Day one

My husband and I took our youngest to A&M yesterday to move in.

It was absolutely grueling for all of us. Dylan got heat exhaustion. I worried a lot about J. We had to park practically as far away from the dorm as humanly possible and it was super unbearably hot.

But we got him there and got him all moved in. We also took him to a grocery store and bought some food for him.

I think he’s having a tough time tonight for a variety of reasons. For one thing, his roommate won’t be arriving until Saturday because he has Covid. (It was a breakthrough case since he was vaccinated.) To be honest, I’m really hoping my husband and I weren’t exposed today too.

I know Dylan’s a bit lonely and it was a very emotional day. I really, really hope he makes some friends or at least finds friendly people before his roommate arrives.

I also know he’s really feeling a lot of pressure, not least of which is because the program he’s in is very, very competitive. Their engineering program is ranked #11 in the country, as I’m sure I’ve mentioned a few (million) times.

On the drive there, after he got out his initial (understandable) crying about leaving home, he also talked a lot about his worries. Like that his cat will die while he’s gone.

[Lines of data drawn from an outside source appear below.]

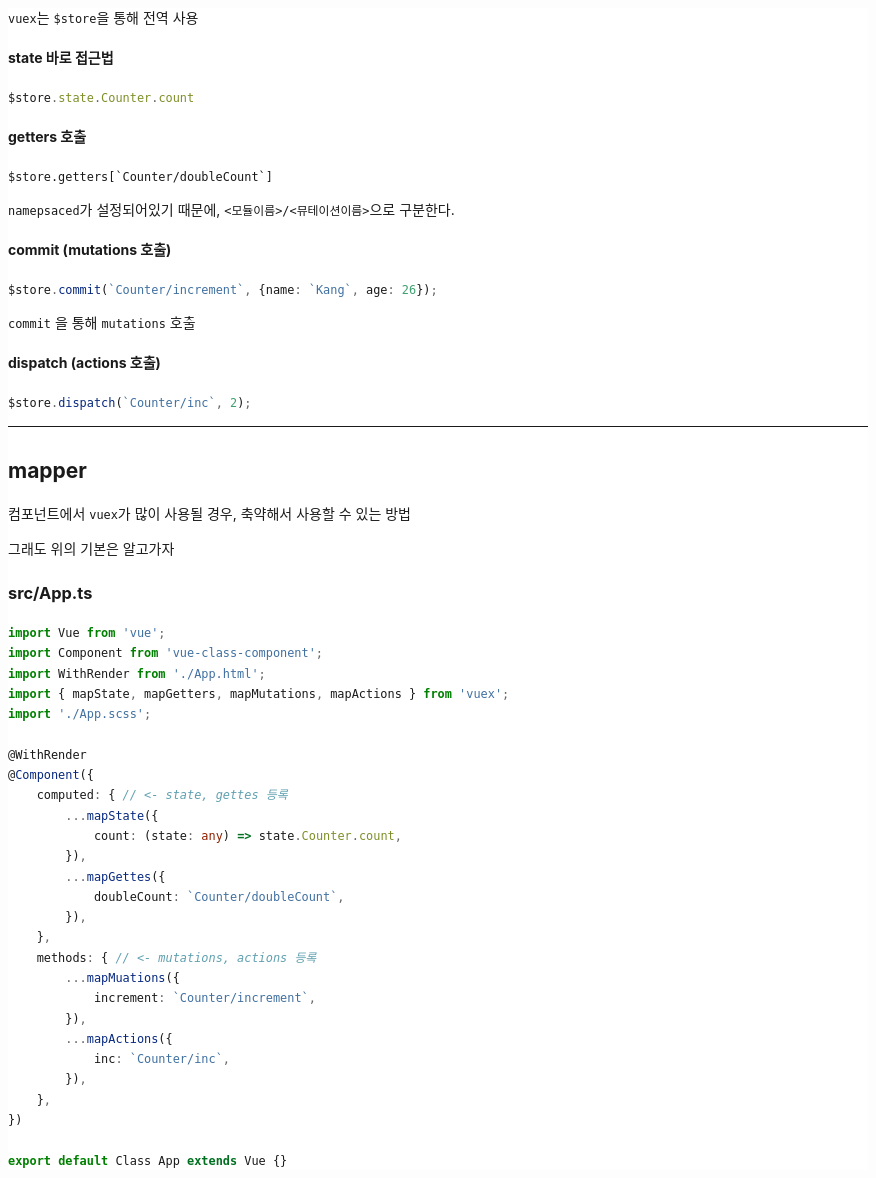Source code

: `vuex`는 `$store`을 통해 전역 사용

#### state 바로 접근법

```typescript
$store.state.Counter.count
```

#### getters 호출

```ty
$store.getters[`Counter/doubleCount`]
```

`namepsaced`가 설정되어있기 때문에, `<모듈이름>/<뮤테이션이름>`으로 구분한다.

#### commit (mutations 호출)

```typescript
$store.commit(`Counter/increment`, {name: `Kang`, age: 26});
```

`commit` 을 통해 `mutations` 호출

#### dispatch (actions 호출)

```typescript
$store.dispatch(`Counter/inc`, 2);
```



-----

## mapper

컴포넌트에서 `vuex`가 많이 사용될 경우, 축약해서 사용할 수 있는 방법

그래도 위의 기본은 알고가자

### src/App.ts

```typescript
import Vue from 'vue';
import Component from 'vue-class-component';
import WithRender from './App.html';
import { mapState, mapGetters, mapMutations, mapActions } from 'vuex';
import './App.scss';

@WithRender
@Component({
    computed: { // <- state, gettes 등록
        ...mapState({
            count: (state: any) => state.Counter.count,
        }),
        ...mapGettes({
            doubleCount: `Counter/doubleCount`,
        }),
    },
    methods: { // <- mutations, actions 등록
        ...mapMuations({
            increment: `Counter/increment`,
        }),
        ...mapActions({
            inc: `Counter/inc`,
        }),
    },
})

export default Class App extends Vue {}
```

And more importantly, his worry that my husband will die before he graduates. He even asked me if I thought he should go to community college instead and live at home because he doesn’t want to be far away if my husband only has a few years left.

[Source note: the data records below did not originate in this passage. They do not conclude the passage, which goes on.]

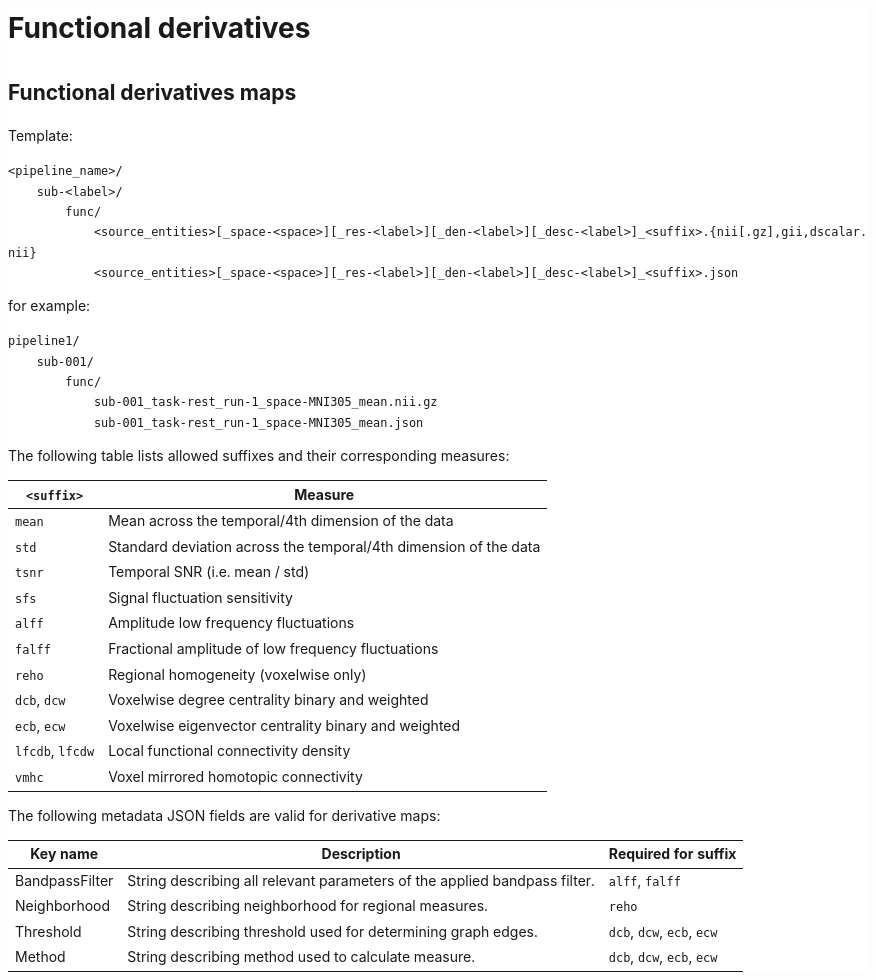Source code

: # Functional derivatives

## Functional derivatives maps

Template:

```Text
<pipeline_name>/
    sub-<label>/
        func/
            <source_entities>[_space-<space>][_res-<label>][_den-<label>][_desc-<label>]_<suffix>.{nii[.gz],gii,dscalar.nii}
            <source_entities>[_space-<space>][_res-<label>][_den-<label>][_desc-<label>]_<suffix>.json
```

for example:

```Text
pipeline1/
    sub-001/
        func/
            sub-001_task-rest_run-1_space-MNI305_mean.nii.gz
            sub-001_task-rest_run-1_space-MNI305_mean.json
```

The following table lists allowed suffixes and their corresponding measures:

| `<suffix>`       | Measure                                                          |
| ---------------- | ---------------------------------------------------------------- |
| `mean`           | Mean across the temporal/4th dimension of the data               |
| `std`            | Standard deviation across the temporal/4th dimension of the data |
| `tsnr`           | Temporal SNR (i.e. mean / std)                                   |
| `sfs`            | Signal fluctuation sensitivity                                   |
| `alff`           | Amplitude low frequency fluctuations                             |
| `falff`          | Fractional amplitude of low frequency fluctuations               |
| `reho`           | Regional homogeneity (voxelwise only)                            |
| `dcb`, `dcw`     | Voxelwise degree centrality binary and weighted                  |
| `ecb`, `ecw`     | Voxelwise eigenvector centrality binary and weighted             |
| `lfcdb`, `lfcdw` | Local functional connectivity density                            |
| `vmhc`           | Voxel mirrored homotopic connectivity                            |

The following metadata JSON fields are valid for derivative maps:

| Key name       | Description                                                               | Required for suffix        |
| -------------- | ------------------------------------------------------------------------- | -------------------------- |
| BandpassFilter | String describing all relevant parameters of the applied bandpass filter. | `alff`, `falff`            |
| Neighborhood   | String describing neighborhood for regional measures.                     | `reho`                     |
| Threshold      | String describing threshold used for determining graph edges.             | `dcb`, `dcw`, `ecb`, `ecw` |
| Method         | String describing method used to calculate measure.                       | `dcb`, `dcw`, `ecb`, `ecw` |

And man, I really can’t imagine the kind of pressure he’s feeling. I can’t imagine being just 18 and feeling like you have the weight of the world on your shoulders.

It’s tough because he got accepted to this program and got full grants for his first year and he also has a semester of credits knocked out of the way already due to all his AP credits. The time really is right for him to go for this…but I can also see how in many ways, it seems like it’s not.

He wants to make a career doing things to help people with cancer—or at least to make their lives better.

But he’s also mindful of the fact that I might not be okay when my husband passes.

I just feel so sad for him, carrying all this weight on his shoulders.

And honestly, I also miss him already. I’m sure things will look brighter once we’ve all had some sleep and he explores the campus more. But it just suddenly strikes me as so cosmically unfair that he has to make these decisions now.

I hope my husband will live long enough to see him graduate and his cat won’t die while he’s away at school. I wish that many minor miracles for him.